Un chistoso escritor cubano considera, en una de sus
novelas, el matrimonio como una combinación química en
que el hombre desempeña el papel de cuerpo simple
y la mujer el de ácido. El nuevo producto se
llama un casado.
El mismo autor, sin que le falte razón, y explicando la
causa de las desgracias matrimoniales, piensa que la
mejor caricatura de lo infinito es ver a dos seres de
carne y hueso comprometiéndose, muy formales, a adorarse
eternamente; y llega, por último, a afirmar que para él
la mejor prueba de que Jesucristo es Dios, es que no se
casó; encontrando en esto también, un formidable
argumento contra la venerada institución, pues su mismo
autor no quiso someterse a probarla, poco seguro, tal
vez, del éxito de su invento. A Colón, vg., tampoco se
le ocurrió descubrir el Nuevo Mundo, sino hasta después
de haber enviudado.
Una de las principales preocupaciones de la mujer, al
casarse, es que su marido, fuera de las horas de trabajo,
no salga a la calle sin ella; y en esto hacen consistir,
novias y esposas, la felicidad del matrimonio.
De día, es natural que no esté en el homesweet home;
tiene que ir a buscar la plaza, y no hay nada tan
insoportable como un esposo cazuelero, pegado
constantemente a las faldas de su mujer, metiéndose con
los criados, recibiendo al lavandero o al chino de las
verduras.
Pero de noche, ¿para qué tienen los hombres casados que
salir por la noche de su casa? Si quieren ir al cine, al
teatro o de paseo, ahí está su mujercita para
acompañarlos.
Basándose en este criterio, las esposas consideran a sus
esposos malos o buenos maridos según salgan o no solos,
por las noches.
—Narciso es excelente, me quiere mucho: desde que nos
casamos, y va para tres años, todavía no ha salido ni
una sola noche —exclaman las señoras cuando hablan con
sus amigas, contándose mutuas interioridades conyugales.

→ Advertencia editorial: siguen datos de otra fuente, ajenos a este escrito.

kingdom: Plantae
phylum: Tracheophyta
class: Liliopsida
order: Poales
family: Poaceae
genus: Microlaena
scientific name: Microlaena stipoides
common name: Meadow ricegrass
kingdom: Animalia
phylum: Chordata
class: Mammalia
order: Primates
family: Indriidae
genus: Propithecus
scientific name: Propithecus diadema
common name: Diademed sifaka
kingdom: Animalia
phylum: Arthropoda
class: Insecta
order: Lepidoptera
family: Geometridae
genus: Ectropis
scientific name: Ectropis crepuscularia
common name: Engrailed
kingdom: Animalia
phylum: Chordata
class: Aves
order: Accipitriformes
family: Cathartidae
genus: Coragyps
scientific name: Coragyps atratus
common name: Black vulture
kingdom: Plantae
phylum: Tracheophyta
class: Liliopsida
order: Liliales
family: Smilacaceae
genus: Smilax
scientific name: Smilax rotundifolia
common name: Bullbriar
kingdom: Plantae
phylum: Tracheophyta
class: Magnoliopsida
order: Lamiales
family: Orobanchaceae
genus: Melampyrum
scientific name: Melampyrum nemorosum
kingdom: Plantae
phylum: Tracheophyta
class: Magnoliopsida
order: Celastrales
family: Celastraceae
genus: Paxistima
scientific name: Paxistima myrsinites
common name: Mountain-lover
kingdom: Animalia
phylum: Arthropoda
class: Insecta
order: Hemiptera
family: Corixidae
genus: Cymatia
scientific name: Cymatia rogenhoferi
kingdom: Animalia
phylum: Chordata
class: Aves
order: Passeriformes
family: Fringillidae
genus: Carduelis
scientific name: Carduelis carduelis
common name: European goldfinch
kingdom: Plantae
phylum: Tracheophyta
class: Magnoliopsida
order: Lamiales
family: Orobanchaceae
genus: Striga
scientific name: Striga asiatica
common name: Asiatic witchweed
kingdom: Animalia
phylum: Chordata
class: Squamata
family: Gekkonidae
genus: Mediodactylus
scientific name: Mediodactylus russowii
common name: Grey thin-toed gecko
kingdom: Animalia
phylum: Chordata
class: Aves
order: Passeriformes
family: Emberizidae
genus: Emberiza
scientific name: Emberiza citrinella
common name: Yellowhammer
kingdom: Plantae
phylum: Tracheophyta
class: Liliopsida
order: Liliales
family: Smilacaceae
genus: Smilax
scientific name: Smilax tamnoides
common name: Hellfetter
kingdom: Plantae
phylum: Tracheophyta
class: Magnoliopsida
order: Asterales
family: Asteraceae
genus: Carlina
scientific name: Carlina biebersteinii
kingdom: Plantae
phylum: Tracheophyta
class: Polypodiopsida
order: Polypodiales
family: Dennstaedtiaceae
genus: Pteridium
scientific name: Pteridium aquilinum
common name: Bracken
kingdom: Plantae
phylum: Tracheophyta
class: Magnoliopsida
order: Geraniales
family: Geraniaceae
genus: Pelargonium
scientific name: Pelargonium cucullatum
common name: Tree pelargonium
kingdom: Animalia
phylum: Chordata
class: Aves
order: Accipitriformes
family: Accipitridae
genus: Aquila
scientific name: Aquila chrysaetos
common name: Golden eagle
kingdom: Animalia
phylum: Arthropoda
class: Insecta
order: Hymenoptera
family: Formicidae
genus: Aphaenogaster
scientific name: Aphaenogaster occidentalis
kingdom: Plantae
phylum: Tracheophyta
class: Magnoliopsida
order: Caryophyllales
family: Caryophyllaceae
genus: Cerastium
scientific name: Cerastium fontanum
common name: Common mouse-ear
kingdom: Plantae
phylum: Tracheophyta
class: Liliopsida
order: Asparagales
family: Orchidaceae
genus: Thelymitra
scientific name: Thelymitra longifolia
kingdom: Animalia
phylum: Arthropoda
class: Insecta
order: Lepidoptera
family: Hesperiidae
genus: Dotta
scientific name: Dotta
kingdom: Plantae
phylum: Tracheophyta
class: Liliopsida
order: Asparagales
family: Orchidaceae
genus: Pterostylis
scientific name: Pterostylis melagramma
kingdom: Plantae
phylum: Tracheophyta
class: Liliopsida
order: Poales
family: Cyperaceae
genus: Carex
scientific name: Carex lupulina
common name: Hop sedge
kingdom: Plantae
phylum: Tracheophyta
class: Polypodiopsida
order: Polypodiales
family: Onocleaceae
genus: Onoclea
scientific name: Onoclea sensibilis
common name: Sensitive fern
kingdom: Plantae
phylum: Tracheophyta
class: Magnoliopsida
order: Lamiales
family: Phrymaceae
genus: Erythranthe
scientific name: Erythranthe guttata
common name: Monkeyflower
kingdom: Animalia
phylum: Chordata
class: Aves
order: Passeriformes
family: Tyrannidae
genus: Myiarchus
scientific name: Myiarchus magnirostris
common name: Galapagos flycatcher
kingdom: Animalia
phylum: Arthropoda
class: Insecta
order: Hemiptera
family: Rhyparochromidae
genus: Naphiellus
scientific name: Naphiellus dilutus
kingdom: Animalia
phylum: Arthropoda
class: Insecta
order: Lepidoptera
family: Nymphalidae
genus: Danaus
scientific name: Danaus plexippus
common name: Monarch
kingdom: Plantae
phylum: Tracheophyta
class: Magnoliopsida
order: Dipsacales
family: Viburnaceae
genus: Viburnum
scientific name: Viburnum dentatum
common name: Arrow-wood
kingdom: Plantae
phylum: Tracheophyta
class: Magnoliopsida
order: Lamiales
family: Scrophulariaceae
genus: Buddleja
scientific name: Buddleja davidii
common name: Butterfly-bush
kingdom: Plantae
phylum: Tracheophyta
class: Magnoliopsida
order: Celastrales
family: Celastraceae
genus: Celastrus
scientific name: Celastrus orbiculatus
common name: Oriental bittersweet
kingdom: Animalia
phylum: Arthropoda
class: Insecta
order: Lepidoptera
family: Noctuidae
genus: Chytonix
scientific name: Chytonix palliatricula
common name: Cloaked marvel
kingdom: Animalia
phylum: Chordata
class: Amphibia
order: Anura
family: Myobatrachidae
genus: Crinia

De recién casados, en plena luna de miel, los maridos
son dóciles, cariñosos y complacientes. No se separan de
su adorada mujercita. Éstas los llevan a todas partes,
incluso a visitas, a presentarlos a sus amigas. Y es de
ver la cara de infelices que ponen los buenos esposos,
ante la curiosa o inquisitiva mirada de las amigas de su
mujer, o las latas y aburrimientos que soportan
resignados en esas intolerables visitas de cumplido
a que los lleva la esposa, para exhibirlos, como un
objeto adquirido recientemente, ante las familias,
amistades antiguas de sus padres.
Y, ¿no se han fijado ustedes nunca en la fisonomía de un
marido, de reciente bendición, cuando, yendo con
su señora, en el teatro o en un tranvía, se les acerca
un amigo de su esposa —desconocido para él— a saludarlos
y ella se lo presenta?
Son todas éstas las primeras pruebas que de novicio
sufre un esposo; los primeros inconvenientes o
drawbacks, como los llaman los ingleses, del
matrimonio.
Pero la novedad y el entusiasmo de los primeros días o
semanas de esa cacareada luna de miel que, a
veces, sólo existe en las crónicas de los cronistas
sociales, van disminuyendo. Entonces el hombre empieza a
echar de menos su círculo o club, las reuniones con sus
amigos, sus paseos, sus veladas nocturnas en el teatro o
en el café y hasta las noches en que sentado con varios
compañeros en un modesto banco del Prado o Parque
Central ha visto pasar las horas discutiendo
inocentemente de política o de mujeres: las dos, las
tres... ¡qué noches ésas tan sencillamente encantadoras!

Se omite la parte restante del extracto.